Matter of Chacon v O'Neill (2019 NY Slip Op 06151)
Matter of Chacon v O'Neill
2019 NY Slip Op 06151
Decided on August 20, 2019
Appellate Division, First Department
Published by New York State Law Reporting Bureau pursuant to Judiciary Law § 431.
This opinion is uncorrected and subject to revision before publication in the Official Reports.


Decided on August 20, 2019
Richter, J.P., Manzanet-Daniels, Webber, Kern, JJ.

9304 101644/16

[*1]In re Aura Chacon, Petitioner-Respondent,

v

James O'Neill, etc., et al., Respondents-Appellants.




Zachary W. Carter, Corporation Counsel, New York (Ellen Ravitch of counsel), for appellants.
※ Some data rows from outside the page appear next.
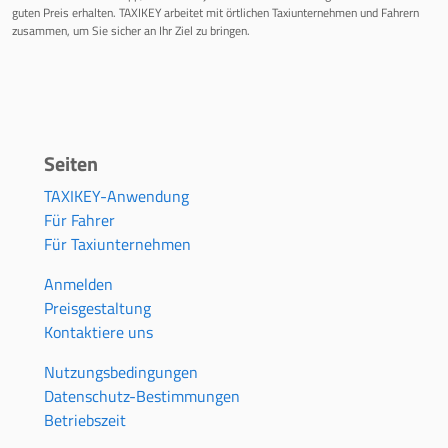
guten Preis erhalten. TAXIKEY arbeitet mit örtlichen Taxiunternehmen und Fahrern
zusammen, um Sie sicher an Ihr Ziel zu bringen.
Seiten
TAXIKEY-Anwendung
Für Fahrer
Für Taxiunternehmen
Anmelden
Preisgestaltung
Kontaktiere uns
Nutzungsbedingungen
Datenschutz-Bestimmungen
Betriebszeit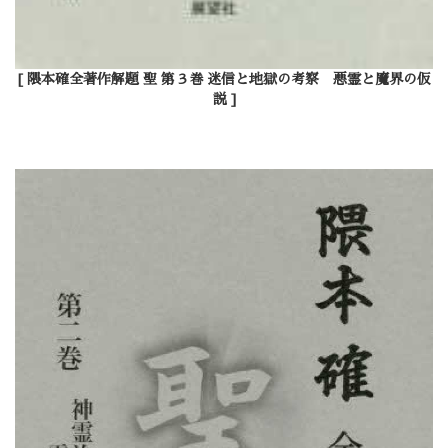
[ 隈本確全著作解題 聖 第３巻 迷信と地獄の考察 悪霊と魔界の仮
説 ]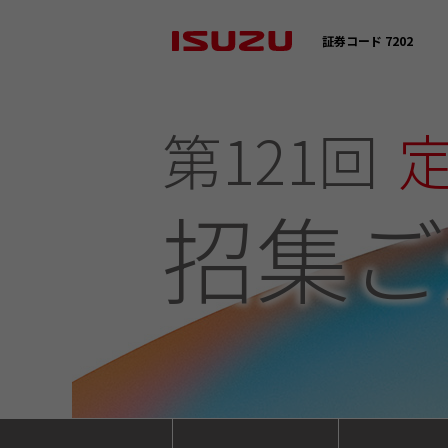
証券コード 7202
第121回
招集ご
Chester Lukaszewski, P.C., Garden City (Chester Lukaszewski of counsel), for respondent.



Judgment, Supreme Court, New York County (Charles E. Ramos, J.), entered August 25, 2017, annulling the determination of respondent Board of Trustees, dated June 8, 2016, which denied petitioner's application for accidental disability retirement, and remanding the matter to the Board, unanimously reversed, on the law, without costs, the petition denied, and the proceeding brought pursuant to CPLR article 78 dismissed.

Because the Board of Trustees's denial of petitioner's application for accident disability retirement was the result of a tie vote, the issue for the reviewing court was whether there was any credible evidence of lack of causation, i.e., evidence that the disability was not the natural and proximate result of the 1996 service-related accident (see Matter of Meyer v Board of Trustees of N.Y. City Fire Dept., Art. 1-B Pension Fund, 90 NY2d 139, 144-145 [1997]; Matter of Baudille v Kelly, 95 AD3d 415, 415 [1st Dept 2012]). In this record there is some credible evidence of lack of causation, namely, the conservative treatment petitioner received after the accident and petitioner's return to full duty for approximately 14 years before seeking further treatment (see Matter of Doyle v Kelly, 8 AD3d 125 [1st Dept 2004]; Matter of Baudille, 95 AD3d 415). Moreover, neither the Medical Board nor petitioner's physician were able to explain why the purported disabling injury did not prevent her from returning to full time duty for 14 years without further complaint.

THIS CONSTITUTES THE DECISION AND ORDER

OF THE SUPREME COURT, APPELLATE DIVISION, FIRST DEPARTMENT.